A loser has difficulty giving and receiving affection. He does not enter into intimate, honest direct relationships with others. Instead, he tries to manipulate them into living up to his expectations and channels his energies into living up to their expectations.
When a person wants to discover and change his "losing streak," when he wants to become more like the winner he was born to be, he can use gestalt-type experiments and transactional analysis to make change happen. These are two new exciting, psychological approaches to human problems. The first was given new life by Dr. Frederick Perls; the second was developed by Dr. Eric Berne.

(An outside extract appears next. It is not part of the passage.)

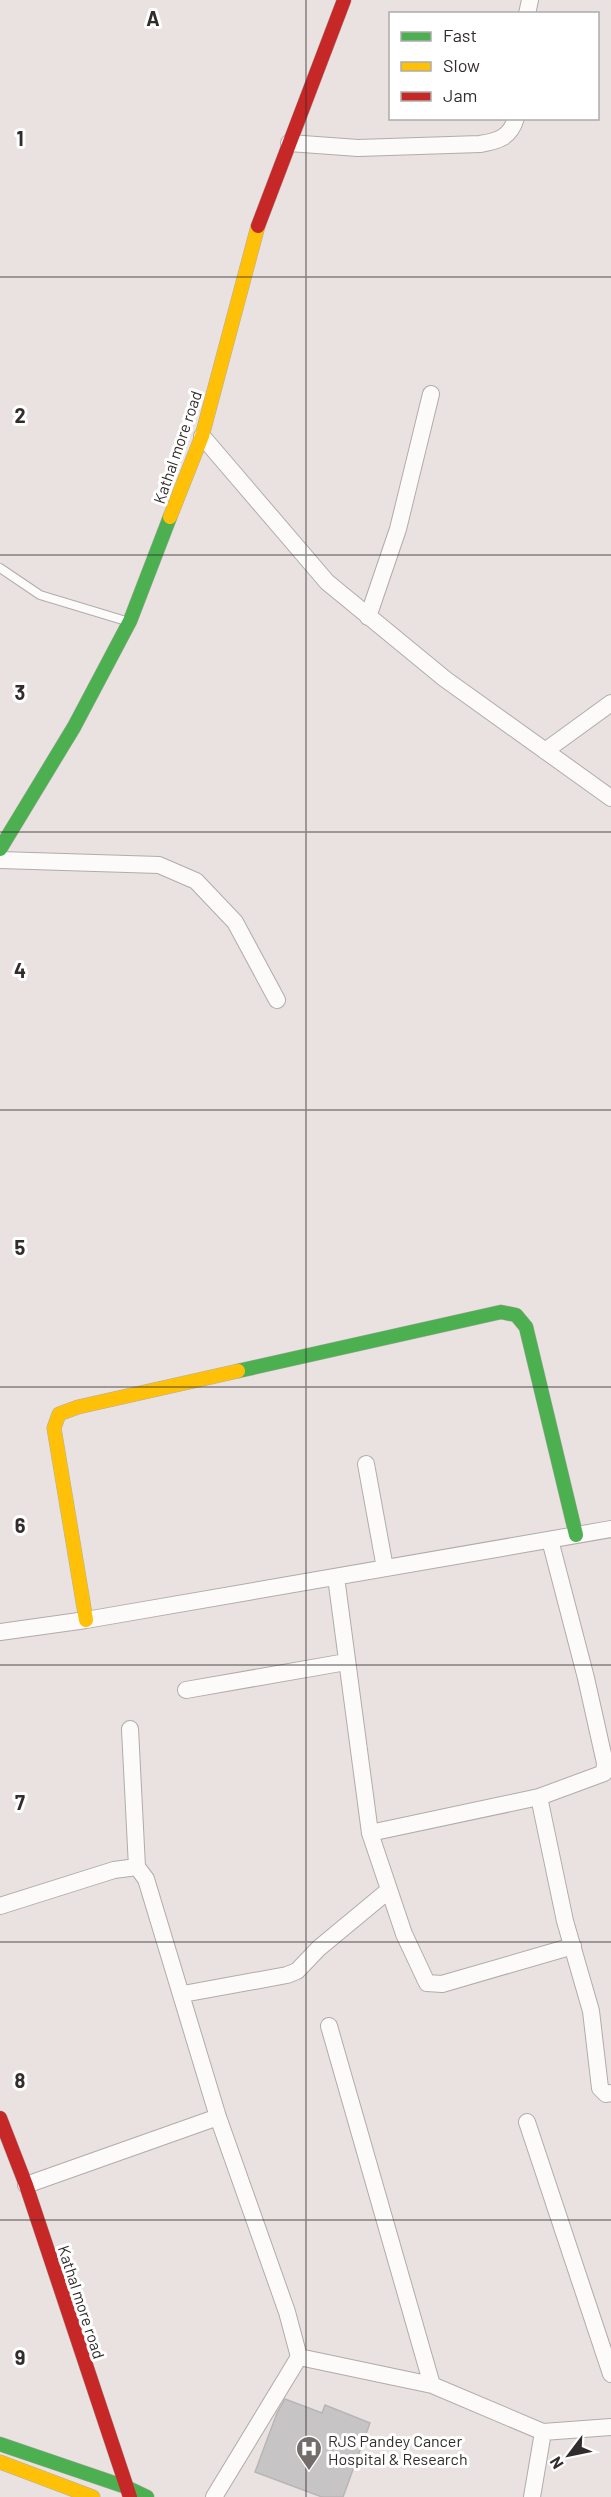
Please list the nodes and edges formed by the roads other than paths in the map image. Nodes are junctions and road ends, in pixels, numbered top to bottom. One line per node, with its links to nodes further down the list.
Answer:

當一個人希望發現並改變自己的“失敗傾向”時，當他希望變得更像他生來就可成就的勝利者時，他可以使用格式塔實驗（譯者注: 格式塔為德語中‘形成’之意，這裡指形成一個有組織的整體的體驗。格式塔派心理學家於 1912 年提出了心理現象理應是完整而不可分割之整體的理論）和相互作用分析來促使改變的發生。這是兩種全新的，激動人心的解決人類問題的心理學手法，前者由 Frederick Perls 博士創立，後者由 Eric Berne 博士提出。

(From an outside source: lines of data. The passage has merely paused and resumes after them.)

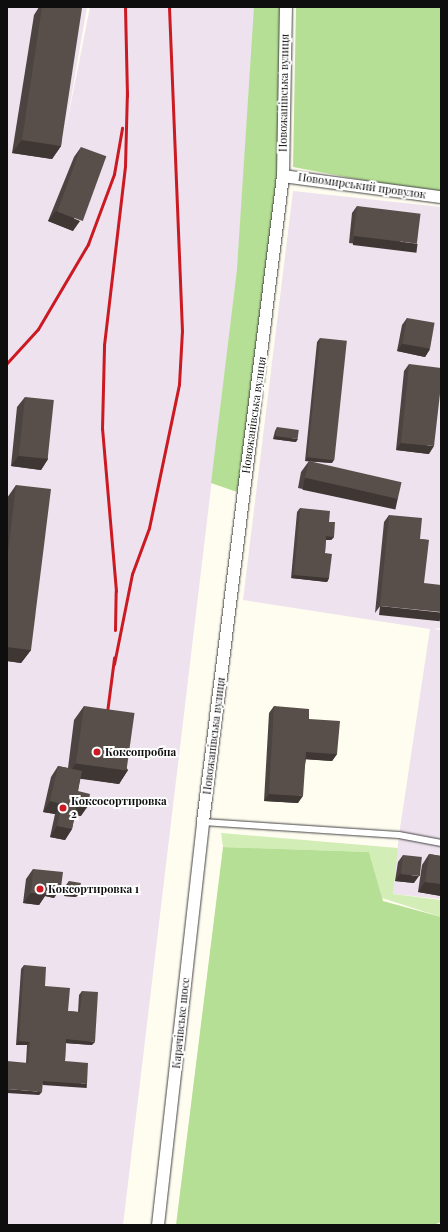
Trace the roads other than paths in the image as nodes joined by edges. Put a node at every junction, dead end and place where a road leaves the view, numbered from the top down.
1 (286, 7) edge
2 (283, 176) junction
3 (441, 197) edge
4 (204, 822) junction
5 (441, 843) edge
6 (158, 1225) edge

1 - 2 street, Новожанівська вулиця
2 - 3 street, Новомирський провулок
2 - 4 street, Новожанівська вулиця
4 - 5 lane
4 - 6 street, Карачівське шосе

Perls was born in Germany in 1893 and left the country when Hitler came into power. Berne was born in Montreal in 1910. Both men were trained as Freudian psychoanalysts; both broke away from the use of orthodox psychoanalysis; both found their greatest popularity and acceptance in the United States.
Perls 於 1893 年生於德國，在希特勒執政後離開祖國，Berne 於 1910 年生於蒙特婁。兩人都曾被訓練為弗洛伊德精神分析師，卻雙雙與正統的精神分析方法分道揚鑣，兩個人都在美國得到了廣泛的聲譽和認可。
Gestalt therapy is not new. However, its current popularity has grown very rapidly since it was given new impetus and direction by Dr. Frederick Perls. Gestalt is a german word for which there is no exact English equivalent; it means, roughly, the forming of an organized, meaningful whole.
格式塔療法並不是新事物。然而，其受歡迎程度卻隨著 Frederick Perls 博士的推動取得了快速的發展。格式塔是德語中的辭彙，在英語中沒有精確的對應詞，它的意思大體上是：一個有組織的，有意義的整體的形成。
Perls perceives many personalities as lacking wholeness, as being fragmented. He claims people are often aware of only parts of themselves rather than of the whole self. For example, a woman may not know or want to admit that sometimes she acts like her mother; a man may not know or admit that sometimes he wants to cry like a baby.
The aim of getalt therapy is to help one to become whole -- to help the person become aware of, admit to, reclaim, and integrate his fragmented parts. Integration helps a person make the transition from dependency to self-sufficiency; from authoritarian outer support to authentic inner support.
格式塔心理學的目標是幫助一個人走向完整 -- 幫助人們了解，接受，找回並重整其殘破的部分。重新整合幫助一個人從依賴轉向自給自足，從專斷的外部支持轉向真誠的內部支持。